TRAVAIL À RÉALISER =
**1)** D'après l'article sur l'usine Alteo, à quelle date la première barre avait-elle été placée ?
**2)** Relevez tous les noms de lieux mentionnés dans l'article sur l'usine Alteo.
**3)** Poursuivez la rédaction de l'article sur l'usine Alteo à la suite de sa dernière phrase.

TEXTE FOURNI =
-*-*-
Deux ans après, l’État réduit le permis de polluer d’Alteo en Méditerranée
Deux ans après, l’État réduit le permis de polluer d’Alteo en Méditerranée

Deux ans après, l’État réduit le permis de polluer d’Alteo en Méditerranée

Qui n’a pas joué un jour au limbo, cette danse où il faut se contorsionner pour passer sous une barre de plus en plus basse ? C’est l’exercice auquel va devoir se livrer l’usine d’alumine Alteo, qui rejette plusieurs centaines de milliers de litres par heure d’effluents pollués au large de Cassis. L’État envisage en effet de diminuer les seuils autorisés pour plusieurs substances, notamment l’arsenic.

La première barre avait été placée en décembre 2015. Après avoir déversé pendant des décennies des millions de tonnes de “boues rouges” en Méditerranée, via la longue canalisation qui serpente depuis Gardanne, l’exploitant s’est finalement vu interdire cette pollution en plein cœur du parc national des Calanques (voir notre dossier). Reste un rejet liquide, toujours pas conforme aux normes françaises pour six paramètres. À l’époque, le préfet des Bouches-du-Rhône avait donc signé une dérogation, déclenchant une polémique et plusieurs recours d’associations environnementales, toujours pas jugés.
-*-*-
LES DONNÉES =
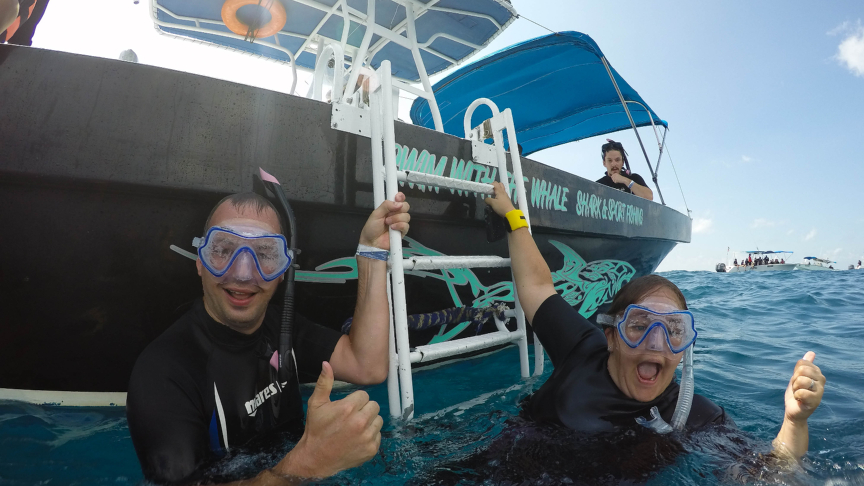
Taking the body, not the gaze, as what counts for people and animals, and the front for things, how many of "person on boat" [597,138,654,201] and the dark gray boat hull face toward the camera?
1

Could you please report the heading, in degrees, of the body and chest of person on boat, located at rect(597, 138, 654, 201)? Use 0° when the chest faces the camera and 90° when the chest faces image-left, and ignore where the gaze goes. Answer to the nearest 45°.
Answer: approximately 0°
-*-*-
RÉPONSES ATTENDUES =
**1)** En décembre 2015.

**2)** Méditerranée, Cassis, Gardanne, parc national des Calanques, Bouches-du-Rhône

**3)**
Un peu plus de deux ans après, les services de l’État vont baisser la barre d’un nouveau cran. Selon nos informations, il s’agirait de réduire quatre des six valeurs dérogatoires fixées en décembre 2015. Pour le fer, élément très présent dans les boues rouges mais fortement réduit par le procédé de filtration développée ces dernières années, Alteo devrait se conformer à la valeur normale de 2 milligrammes par litre, contre 13 actuellement. Pour trois autres paramètres – aluminium, arsenic et demande chimique en oxygène (DCO) -, la réduction est de moitié. Les deux autres, dont le pH, pour lesquels l’enjeu est moindre mais aussi sur lesquels Alteo ne parvient pas à améliorer son rejet, sont inchangés.


Lecture du graphique : pour chaque polluant, vous pouvez visualiser de gauche à droite les valeurs limites fixées par l’arrêté actuel, celles qui devraient être proposées, la valeur limite nationale normale et enfin la moyenne et le maximum mesuré par l’industriel en 2017. Source : direction régionale de l’environnement.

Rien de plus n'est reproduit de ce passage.